UCLA researchers reported initial attribution and high-resolution simulation results showing that a combination of unusually dry fuels and extreme Santa Ana winds allowed January 2025 fires to propagate into urban neighborhoods; preliminary simulations suggest structure hardening would have reduced ignitions.

Dr. Alex Hall, director of the UCLA Institute of the Environment and Sustainability, briefed the board on rapid-response research into the January 2025 California wildfires and described early simulation work that seeks to quantify how climate variability and climate change influenced the fires.

Hall and colleagues published an initial attribution analysis within weeks of the fires that separated two major drivers: (1) unusually warm summer temperatures that contributed to drying fuel moisture and (2) an unusually dry start to the wet season that—together—left fuels much drier than typical. Hall summarized the team’s finding that roughly one quarter of the anomalous fuel dryness could be attributed to summer warmth (a factor likely influenced by climate change), while the remainder stemmed from highly unusual rainfall variability and natural hydroclimatic variability.

Hall described efforts to build a coupled simulation system that combines very high-resolution weather modeling (roughly 33‑meter resolution), satellite-derived fuels characterization, and coupled wildland/urban fire behavior models. Early runs reproduce fast wind-driven spread, long-range ember transport and rapid ignition of urban structures in both the Palisades and Eaton events. Hall showed preliminary scenarios comparing observed structure losses with a hypothetical hardened-building scenario; in that counterfactual the model produced materially fewer structure ignitions in urban neighborhoods.
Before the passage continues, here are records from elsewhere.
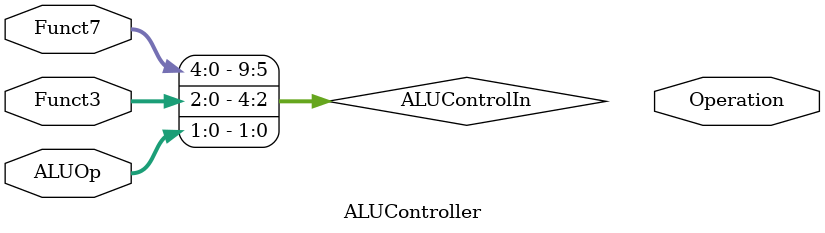
<source format=v>
`timescale 1ns / 1ps

module ALUController (
    ALUOp, Funct7, Funct3, Operation
    );
    
    input [1:0] ALUOp;
    input [6:0] Funct7;
    input [2:0] Funct3;
    output [3:0] Operation;
    
    wire [9:0] ALUControlIn;
    assign ALUControlIn = {Funct7, Funct3, ALUOp};
    
endmodule

</source>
Hall also outlined two near-term research directions: (1) refine attribution to quantify how much larger or more urban‑penetrating the fires were because of observed climate warming and (2) pursue policy-oriented counterfactuals (for example, varying levels of home hardening, fuel‑break placement and distributed energy resilience) to estimate resilience gains. He said the research team has been operating largely without dedicated funding and sought coordinated, multidisciplinary support bringing in policy and structural‑engineering expertise.

Board members and participants from utilities engaged on several points. Brian Landry of Southern California Edison said his company is conducting related synthetic‑years simulations for a climate white paper and offered collaboration; Hall welcomed coordination. Board members asked about transferability of the simulations to other landscapes (Oakland Hills, Alameda) and about data needs for localized wind and fuel characterizations; Hall said simulation skill improved at finer meteorological resolution (hundreds of meters down to 33 meters) because of topographic eddies and that better structure‑level ignition models and engineering input are required to make resilience-policy recommendations rigorous.

Hall and board members discussed the idea of a Santa Ana wind classification (analogous to hurricane categories) that would combine wind strength with antecedent fuel‑moisture and precipitation thresholds to inform regional coordinated actions (for example, PSPS, ignition prevention, intensive detection). Several board members supported further development of such a classification and stressed links to operations and planning risk-modeling work.